How to complete this task » Extend the sermon notes on the Holy Spirit and tongues, picking up right after their final line.

Source document »
York Elim Pentecostal Church

Apologies, due to some technical difficulties we don’t have a recording this week but the notes are below. I ran out of time this week so the sermon’s been split into two parts. There will be a recap of the first part in Part 2 in a few weeks time. Feel free to use the notes below in anyway you wish.

Sources: The Century of the Holy Spirit, Vinsan Synan.
Chasing the Dragon, Jackie Pullinger.

Recommended: Speaking in Tongues: Multi-disciplinary Perspectives (Studies in Pentecostal and Charismatic Issues), Mark Cartledge.

The Holy Spirit and Tongues

I did a small survey about Tongues in the church a few months ago. Thirty five people responded.

Out of 35:
11 had never spoken in tongues.
9 spoke in tongues occasionally.
15 spoke in tongues frequently, once per week or more.

What are Tongues?

Starting at the beginning: Luke 24:45-49 (Jesus promises the Holy Spirit)
Fulfilment at Pentecost: Acts 2:1-9 (The Holy Spirit comes, one of the results is tongues)

Two Examples of baptism in the HS in Acts:
Believers at Samaria: Acts 8:14-19 (Already Christian but had no baptism in the Spirit, no tongues).
Cornelius and his Household: Acts 10:39-46 (Holy Spirit at same time as believing and tongues).

The Holy Spirit Cannot be Formulised.

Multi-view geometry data
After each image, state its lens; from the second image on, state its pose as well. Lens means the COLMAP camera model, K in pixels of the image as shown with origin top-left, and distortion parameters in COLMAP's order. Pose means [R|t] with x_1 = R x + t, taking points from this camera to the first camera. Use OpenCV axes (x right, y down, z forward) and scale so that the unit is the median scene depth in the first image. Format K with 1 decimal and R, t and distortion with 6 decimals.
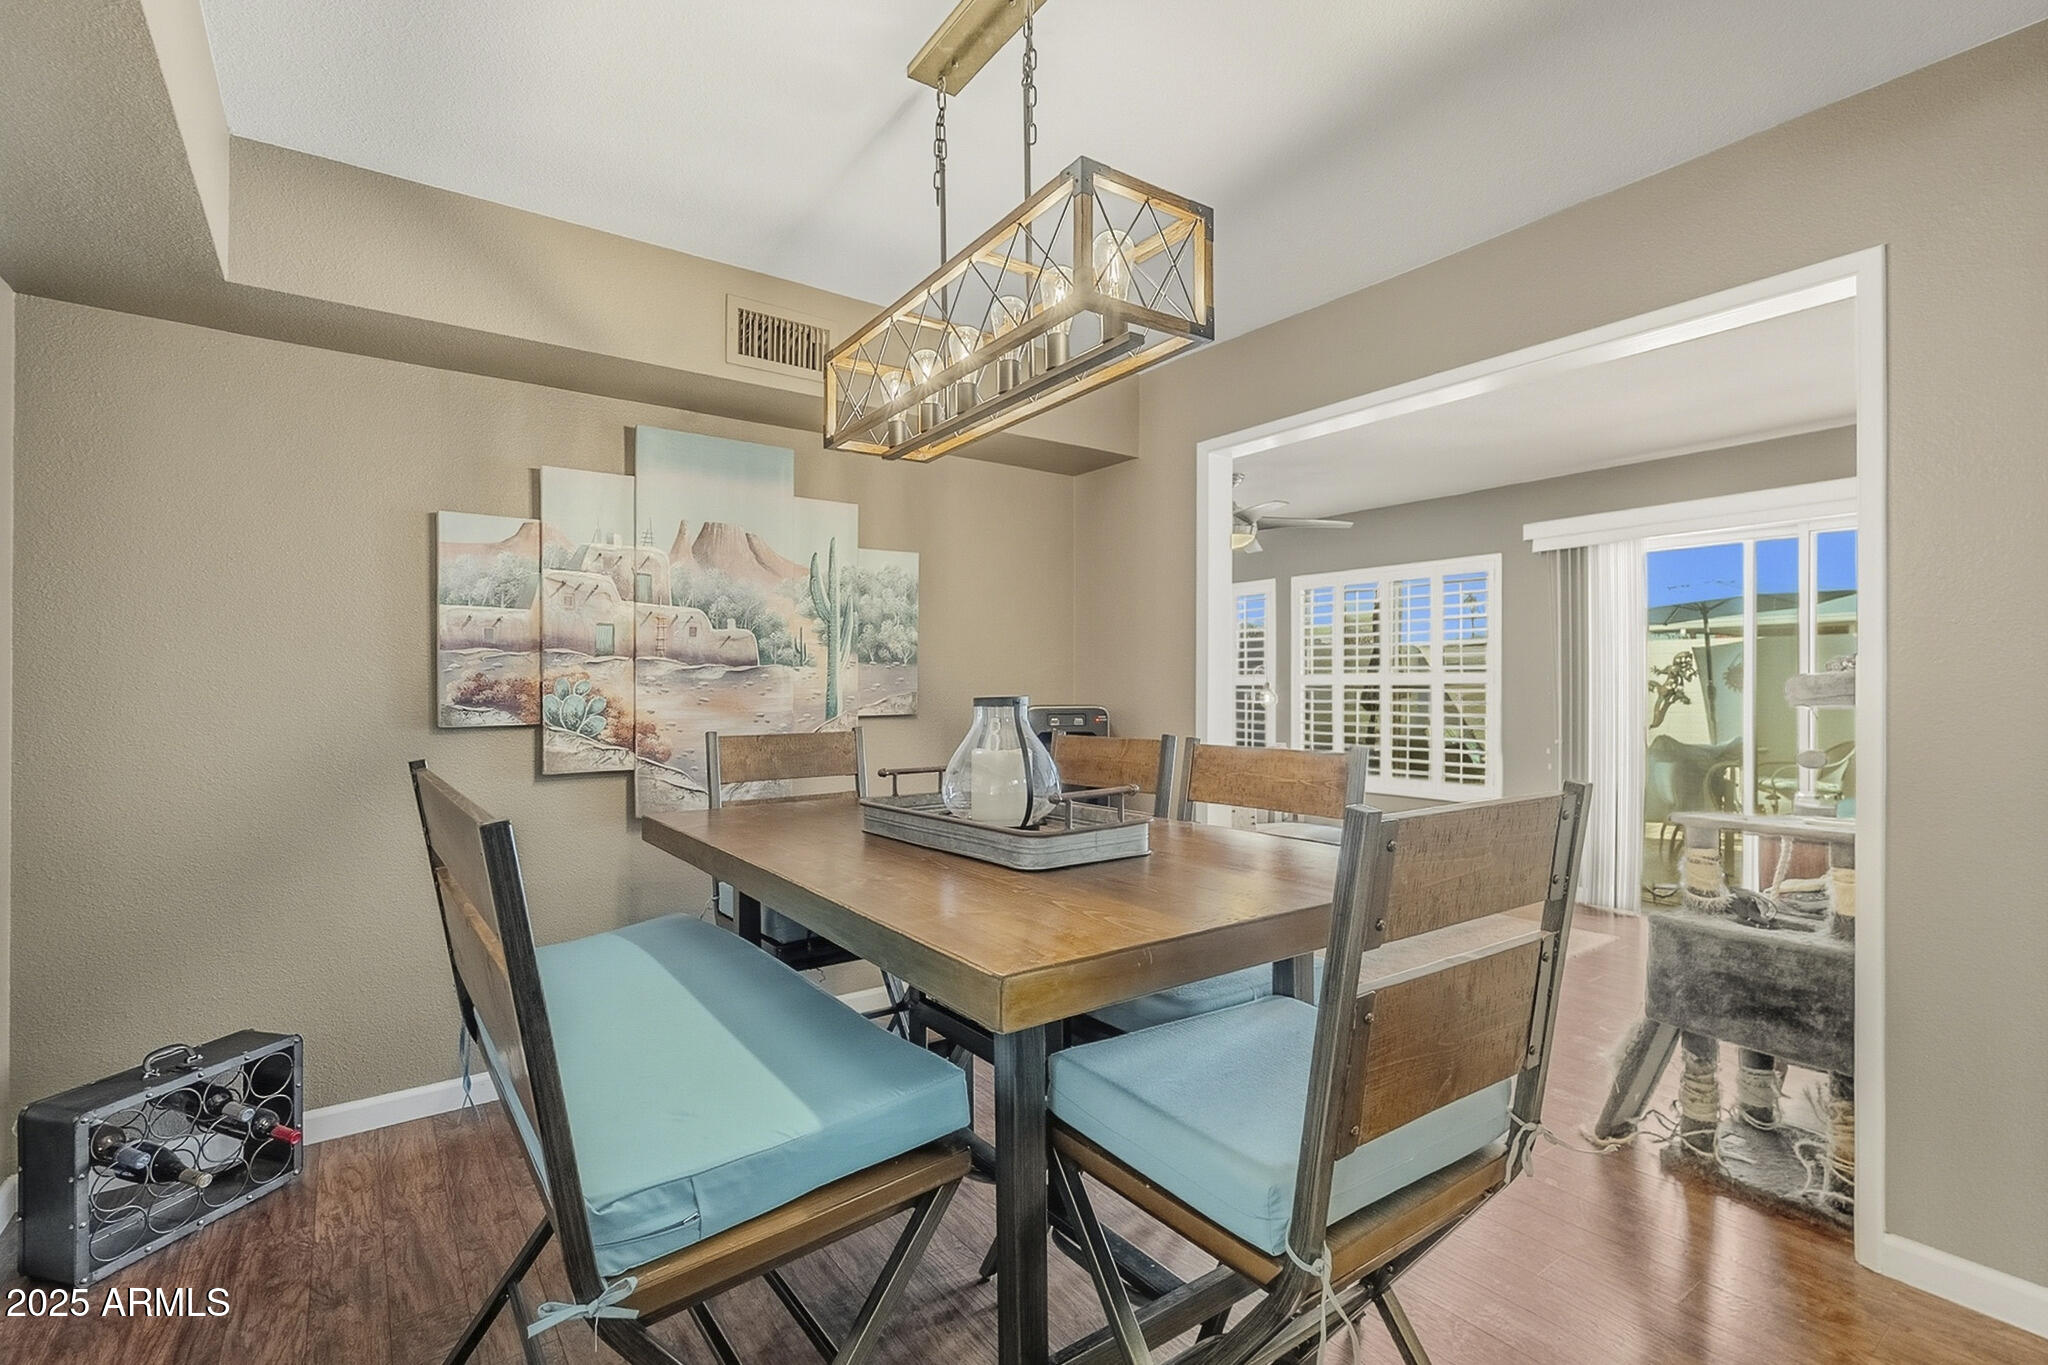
lens RADIAL K [[960.5, 0, 1017.7], [0, 960.5, 668.7], [0, 0, 1]] dist [0.014486, -0.000075]
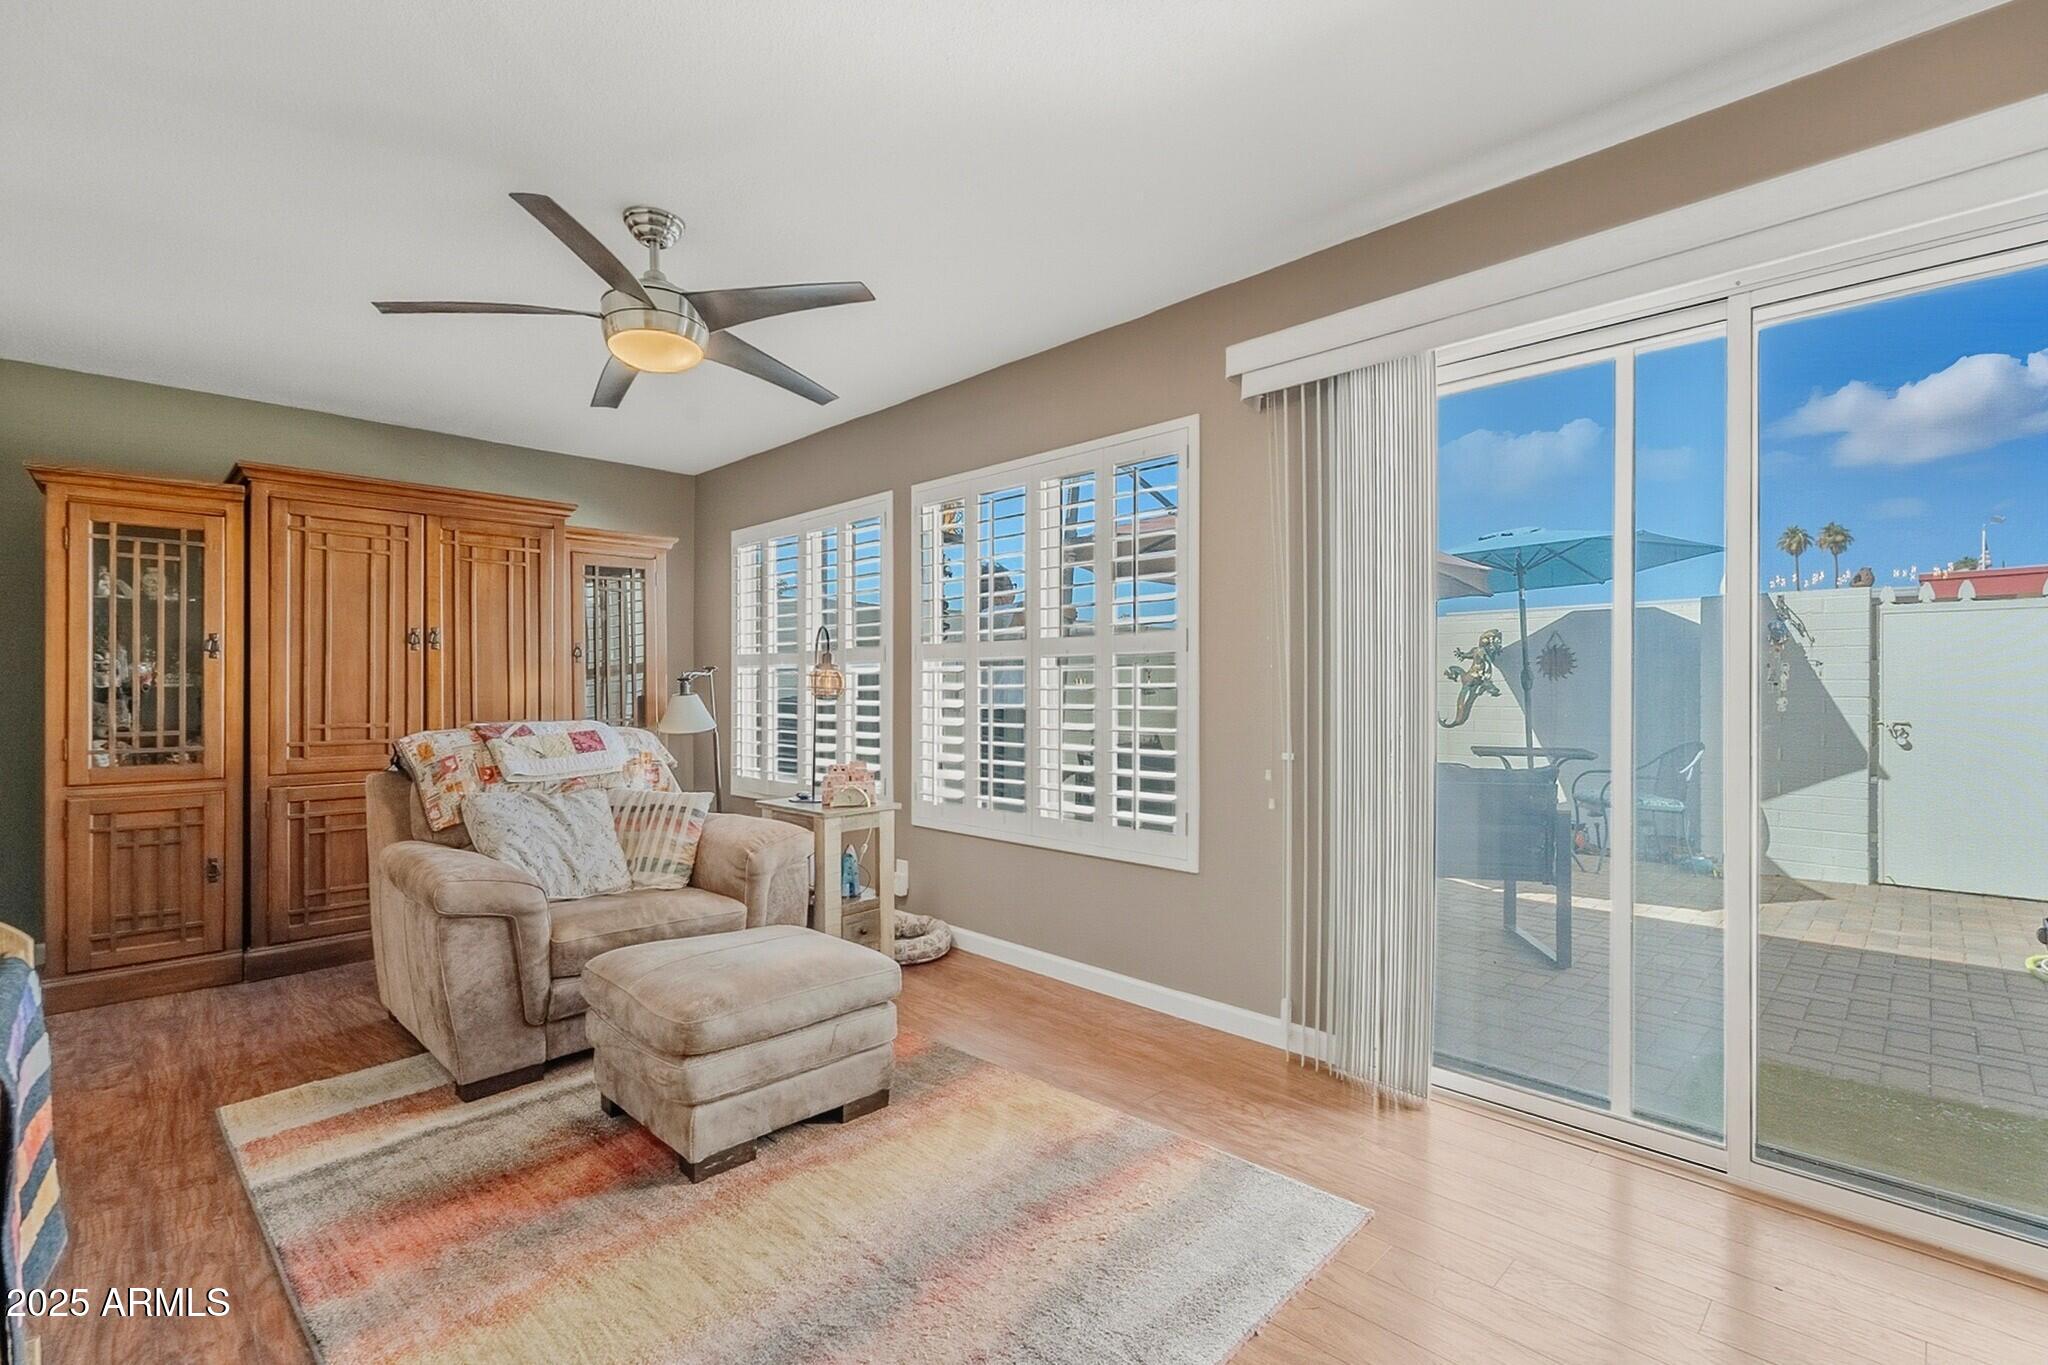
lens RADIAL K [[960.5, 0, 1013.8], [0, 960.5, 686.8], [0, 0, 1]] dist [0.014486, -0.000075]
pose [[0.989015, -0.004368, 0.147749, 0.569871], [0.001972, 0.999864, 0.016362, 0.046749], [-0.147801, -0.015891, 0.988889, 0.853843]]
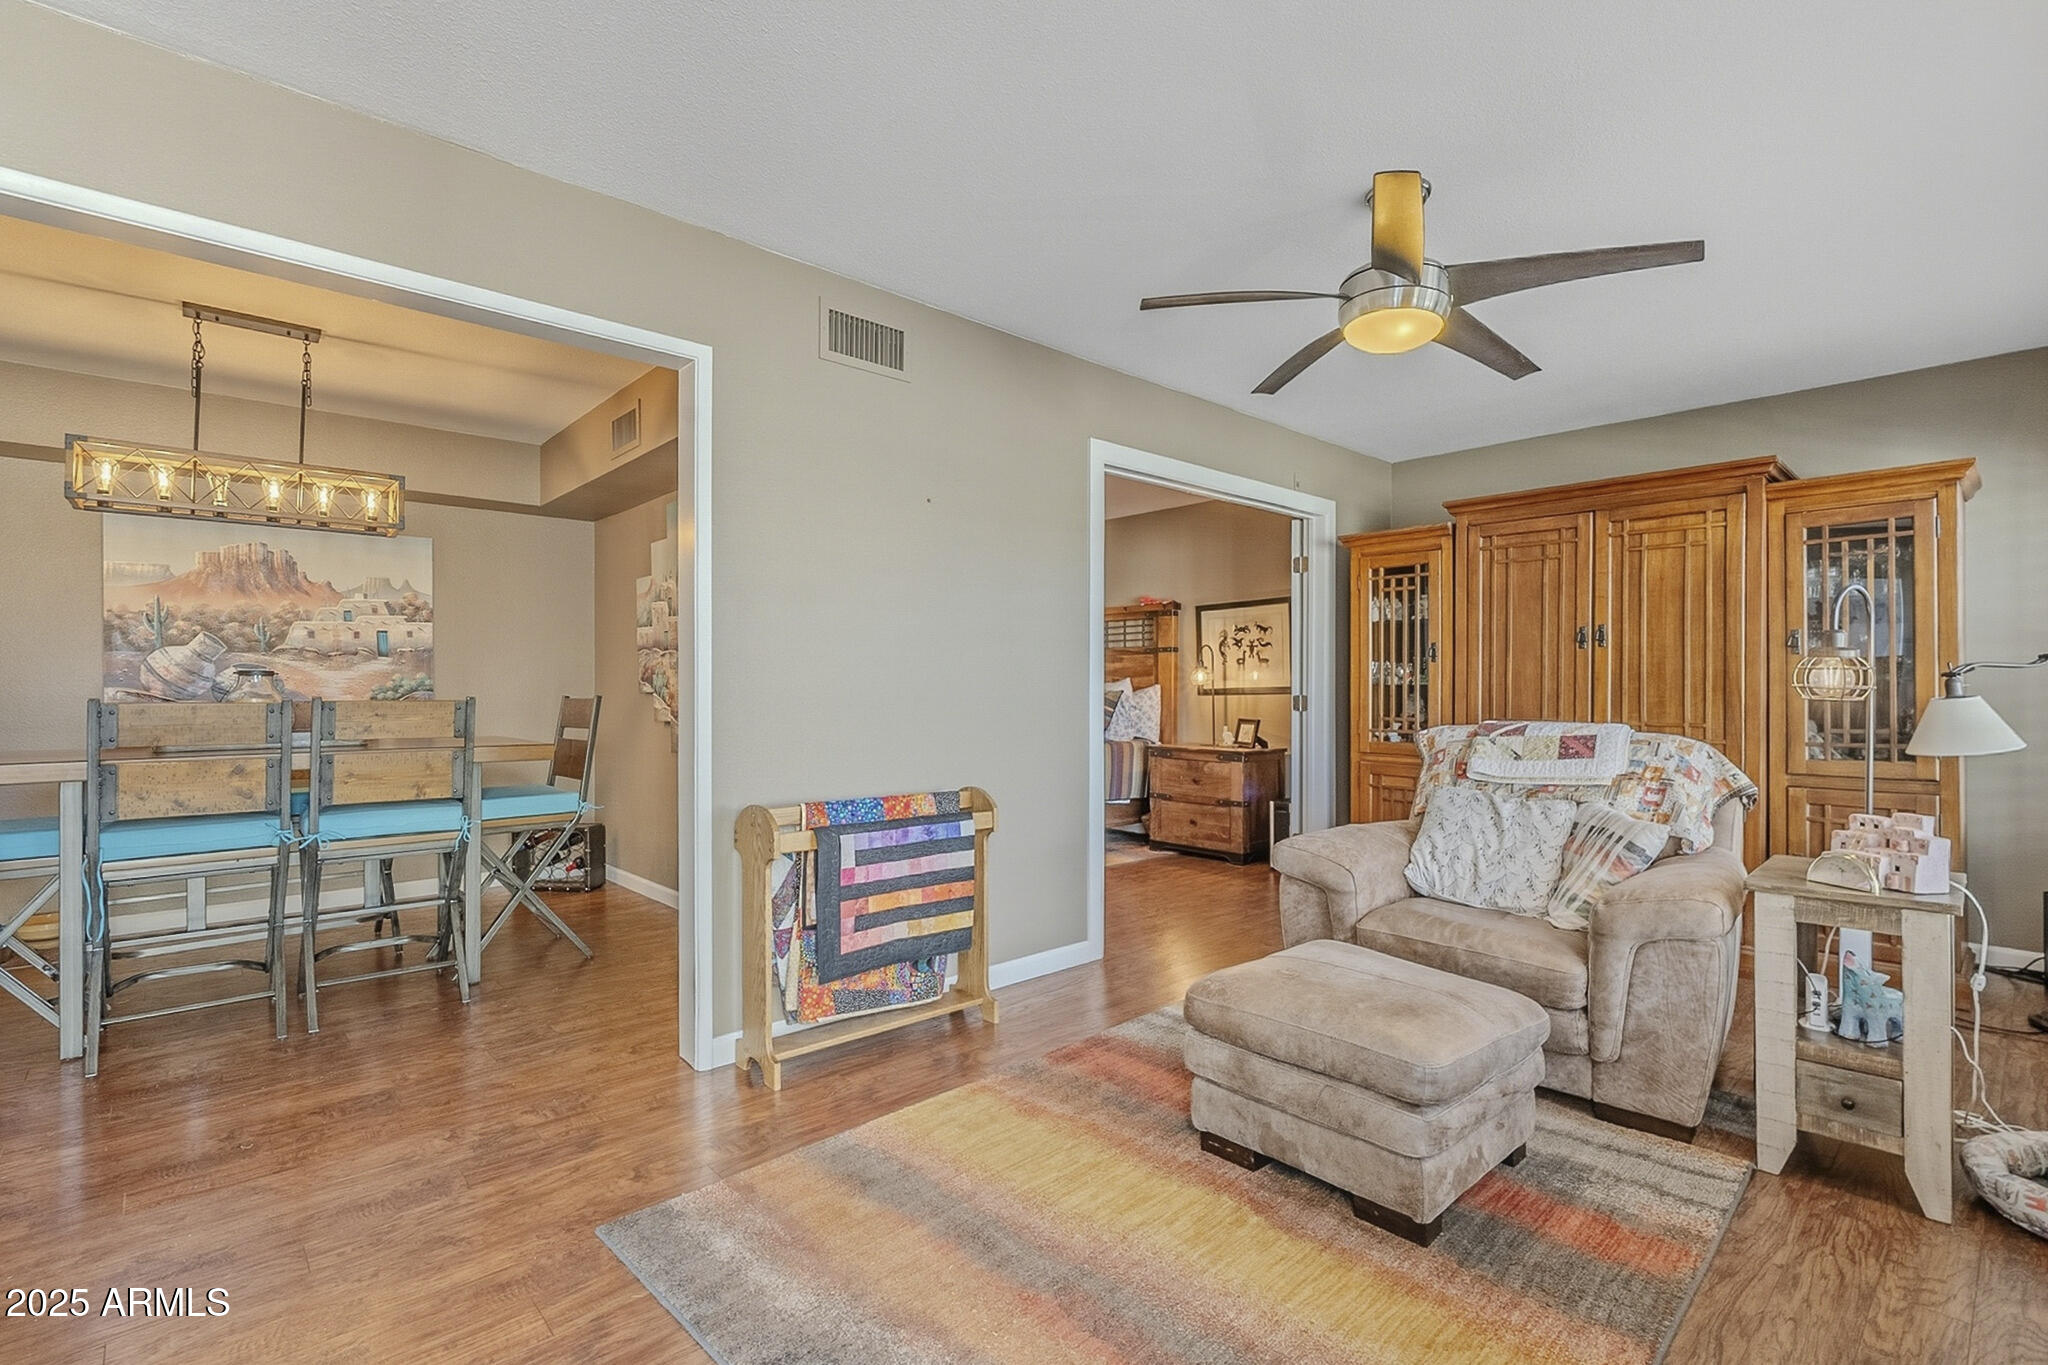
lens RADIAL K [[960.5, 0, 1019.0], [0, 960.5, 679.0], [0, 0, 1]] dist [0.014486, -0.000075]
pose [[0.084239, -0.010203, -0.996393, 1.181493], [0.018759, 0.999787, -0.008652, 0.055905], [0.996269, -0.017963, 0.084412, 1.375937]]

Written reply »
I want to resist applying a formula to the Holy Spirit that isn’t there. Sometimes the Holy Spirit comes when a person believes, sometimes he does not. Sometimes the result is speaking in tongues, sometimes it is not.

There are two different types of tongues:
Xenolalia: An actual earthly language (Brazilian, Italian etc) Acts 2.
Glossolalia: (more common) a non earthly language, some call it the language of angels. I don’t actually think there is a literal national dialect of the angels, I think we could more generally regard it as the language of the Spirit.

1 Corinthians 14:2 Paul says: “For anyone who speaks in a tongue does not speak to men but to God. Indeed, no-one understands him; he utters mysteries with his spirit“.

It has no rhythm or rhyme that can be subjected to the tests of modern lingusitic methodologies, in this sense it’s something completely different from an earthly language. Possibly because tongues isn’t really about the sound, it’s about the movement, the movement of the Spirit. In our earthly vessels this movement produces sound and God understands us. But the sound is secondary to the movement which creates it. Just as a groan of pain is secondary to the pain itself.

Now I Want to Talk About Crying.

I’m Not Crying Video (Flight of the Conchords)

I’m not crying, It’s just been raining…..on my face.

I’m not weeping because you won’t be here to hold my hand. For your information there’s an inflammation in my tear gland.

I’m not upset because you left me this way. My eyes are just a little sweaty today.

Why Crying?

Why do we cry? Not, what makes us cry? But what purpose does the body achieve by shedding tears or contorting the face?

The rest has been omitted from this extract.